In that moment, he chose to live. To take ownership of his actions and say to himself, It’s my life, and I’m responsible for it.
But during eight months of the initial recovery, choosing life — even with a profound faith in God’s goodness — came with pain and hardship. “[Mom] insisted that I take back my life,” John says, “that I not make excuses … but that I embrace what I still have in front of me.
“She insisted that when I meet someone for the first time, I extend my right, fingerless hand,” he adds. “I would cup their hand with both of mine and shake firmly, looking them in the eye. ‘That’s what men do, John. And so that’s what you’re going to do, too.’ ”
Learning to love unconditionally
So when John first laid eyes on Beth in 1998, he took his mother’s advice and approached her confidently. And when he asked her to dance, she took his hand without flinching.
“He approached me like he didn’t have any injuries,” Beth says, “like nothing was holding him back.”
During the year that followed, John and Beth became close friends, but John wanted more.
“So, after about a year of being her friend,” John says, “I asked her out in the traditional sense.” But he was rebuffed. “She said to me, ‘John, you’re like a brother to me.’ ”
But, undefeated, John continued to pursue Beth, and one year later, he asked her out again. Yet, again, she refused.
“After the second rejection,” John says, “my heart started to change. I stopped pursuing her for what I could get, and I started to love her for who she was.”
In On Fire, John recounts that he began praying about what it meant to be in love: “I let go of my fear that I’d always be alone. I opened the door of my heart and loved her even though it wasn’t exactly the way I had planned.”
He served her much as he’d always done. He still gave her flowers, bought her a breakfast sandwich before she went to class and held the door for her. But no longer did he do this to gain a wife or to cover over his weaknesses. “It became unconditional love, giving and expecting nothing in return,” John says. “I think that’s an extraordinarily attractive love to be pursued with.”
Indeed, after another year of friendship, Beth confessed that her feelings for him had changed.
John and Beth married three years later. In sickness and in health, they’ve served each other with the same unconditional love that began their romance.
Only a month after the wedding, the wounds on John’s stomach became infected. At first John worried that Beth would be disgusted by the infection; he didn’t want to show her the sore.
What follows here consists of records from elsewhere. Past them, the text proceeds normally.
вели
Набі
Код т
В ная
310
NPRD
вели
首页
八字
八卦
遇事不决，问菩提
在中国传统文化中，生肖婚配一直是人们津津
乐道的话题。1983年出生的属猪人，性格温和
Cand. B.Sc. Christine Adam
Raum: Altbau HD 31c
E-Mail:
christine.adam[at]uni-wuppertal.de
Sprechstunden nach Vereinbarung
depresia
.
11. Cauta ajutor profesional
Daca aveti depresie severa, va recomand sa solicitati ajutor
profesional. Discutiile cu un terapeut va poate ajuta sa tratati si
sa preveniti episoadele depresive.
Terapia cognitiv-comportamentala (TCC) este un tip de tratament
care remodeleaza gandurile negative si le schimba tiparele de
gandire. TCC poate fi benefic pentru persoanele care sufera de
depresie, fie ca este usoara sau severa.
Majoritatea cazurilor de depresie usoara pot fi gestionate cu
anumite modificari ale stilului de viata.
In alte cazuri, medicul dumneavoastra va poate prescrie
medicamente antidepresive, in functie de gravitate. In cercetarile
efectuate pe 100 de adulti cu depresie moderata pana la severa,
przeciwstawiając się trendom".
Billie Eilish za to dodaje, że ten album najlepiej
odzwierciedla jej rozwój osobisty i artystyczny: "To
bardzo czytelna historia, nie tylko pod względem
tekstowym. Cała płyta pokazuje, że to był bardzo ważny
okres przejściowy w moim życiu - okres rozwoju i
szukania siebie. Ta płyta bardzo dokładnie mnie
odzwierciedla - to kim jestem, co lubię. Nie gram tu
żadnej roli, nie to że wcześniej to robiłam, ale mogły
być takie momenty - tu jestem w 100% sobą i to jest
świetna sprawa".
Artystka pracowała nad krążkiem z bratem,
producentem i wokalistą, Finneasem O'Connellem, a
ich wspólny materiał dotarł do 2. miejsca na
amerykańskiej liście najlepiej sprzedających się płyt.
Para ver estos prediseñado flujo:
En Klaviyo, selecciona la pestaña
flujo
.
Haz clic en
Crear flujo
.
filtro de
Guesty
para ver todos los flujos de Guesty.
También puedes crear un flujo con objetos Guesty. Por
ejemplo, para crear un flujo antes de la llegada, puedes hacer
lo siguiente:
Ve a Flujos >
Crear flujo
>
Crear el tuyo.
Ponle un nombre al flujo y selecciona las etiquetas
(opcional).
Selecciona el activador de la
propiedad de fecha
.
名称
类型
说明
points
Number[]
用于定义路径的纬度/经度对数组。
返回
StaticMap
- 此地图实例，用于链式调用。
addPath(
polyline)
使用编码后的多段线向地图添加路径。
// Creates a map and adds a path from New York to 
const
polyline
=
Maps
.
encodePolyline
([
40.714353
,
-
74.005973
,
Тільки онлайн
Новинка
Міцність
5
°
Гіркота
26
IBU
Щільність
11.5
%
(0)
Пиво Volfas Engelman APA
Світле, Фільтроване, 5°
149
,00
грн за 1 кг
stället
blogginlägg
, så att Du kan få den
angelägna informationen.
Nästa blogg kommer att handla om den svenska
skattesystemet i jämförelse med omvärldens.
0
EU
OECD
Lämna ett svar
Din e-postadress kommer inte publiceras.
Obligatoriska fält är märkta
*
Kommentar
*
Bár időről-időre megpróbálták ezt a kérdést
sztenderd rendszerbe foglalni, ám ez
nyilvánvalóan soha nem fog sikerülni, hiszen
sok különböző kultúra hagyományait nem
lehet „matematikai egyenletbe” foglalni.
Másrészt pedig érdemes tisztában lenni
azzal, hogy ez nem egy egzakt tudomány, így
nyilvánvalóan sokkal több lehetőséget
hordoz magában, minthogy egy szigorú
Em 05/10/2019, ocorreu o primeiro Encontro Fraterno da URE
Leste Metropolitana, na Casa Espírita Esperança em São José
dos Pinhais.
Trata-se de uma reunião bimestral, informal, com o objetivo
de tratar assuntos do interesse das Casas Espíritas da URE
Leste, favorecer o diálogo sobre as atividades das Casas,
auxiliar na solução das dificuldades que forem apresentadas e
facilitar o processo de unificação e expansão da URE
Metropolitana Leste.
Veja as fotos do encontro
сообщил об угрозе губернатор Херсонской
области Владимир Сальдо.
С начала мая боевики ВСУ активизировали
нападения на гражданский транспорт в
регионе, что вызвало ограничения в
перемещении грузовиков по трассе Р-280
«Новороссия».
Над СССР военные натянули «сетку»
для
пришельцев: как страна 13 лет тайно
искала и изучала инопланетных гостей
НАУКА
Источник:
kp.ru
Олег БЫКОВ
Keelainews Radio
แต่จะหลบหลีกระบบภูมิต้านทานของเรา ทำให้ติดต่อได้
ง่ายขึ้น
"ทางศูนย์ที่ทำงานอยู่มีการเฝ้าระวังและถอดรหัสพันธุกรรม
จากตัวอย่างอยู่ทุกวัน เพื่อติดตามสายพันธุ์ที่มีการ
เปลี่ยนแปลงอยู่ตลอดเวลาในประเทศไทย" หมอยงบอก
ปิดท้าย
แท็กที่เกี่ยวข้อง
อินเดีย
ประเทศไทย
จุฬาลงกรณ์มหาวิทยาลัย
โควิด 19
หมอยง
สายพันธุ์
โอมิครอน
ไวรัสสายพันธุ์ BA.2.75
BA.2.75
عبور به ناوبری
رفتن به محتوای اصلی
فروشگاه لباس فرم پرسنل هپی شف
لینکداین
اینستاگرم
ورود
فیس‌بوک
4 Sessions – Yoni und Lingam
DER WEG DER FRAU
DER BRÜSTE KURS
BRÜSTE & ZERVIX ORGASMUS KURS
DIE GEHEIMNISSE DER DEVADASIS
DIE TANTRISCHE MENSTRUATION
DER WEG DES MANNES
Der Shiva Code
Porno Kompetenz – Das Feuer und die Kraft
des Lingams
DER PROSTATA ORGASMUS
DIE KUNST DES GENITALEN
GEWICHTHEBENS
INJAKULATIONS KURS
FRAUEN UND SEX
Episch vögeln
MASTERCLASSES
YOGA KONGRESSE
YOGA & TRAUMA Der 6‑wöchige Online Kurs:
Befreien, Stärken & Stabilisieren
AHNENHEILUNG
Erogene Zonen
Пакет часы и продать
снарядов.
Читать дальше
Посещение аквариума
But she soon noticed he wasn’t feeling well.
So he finally lifted his T-shirt and showed her the infection.
“Rather than running into the other room,” he recalls, “she gently bent down and kissed the infection.”
“I hate these things,” she said. “But I love you.”
“We’re committed to growing together,” John says. And with four children and busy schedules, this takes effort and intentionality. They deal with the same complications and disappointments as other married couples with kids.
For this reason, they plan weekly date nights, talk throughout the day, go to bed at the same time and pray for each other before falling asleep.
John never complains after coming home tired from a speaking event. “I want to be the one putting the kids down,” John says. “I want to be the one doing the dishes. I want to serve her when I’m home.”
John sometimes wonders what would have happened if he hadn’t chosen to reach out his hand at the dance. But he doesn’t wonder long; life is calling and needs his undivided attention.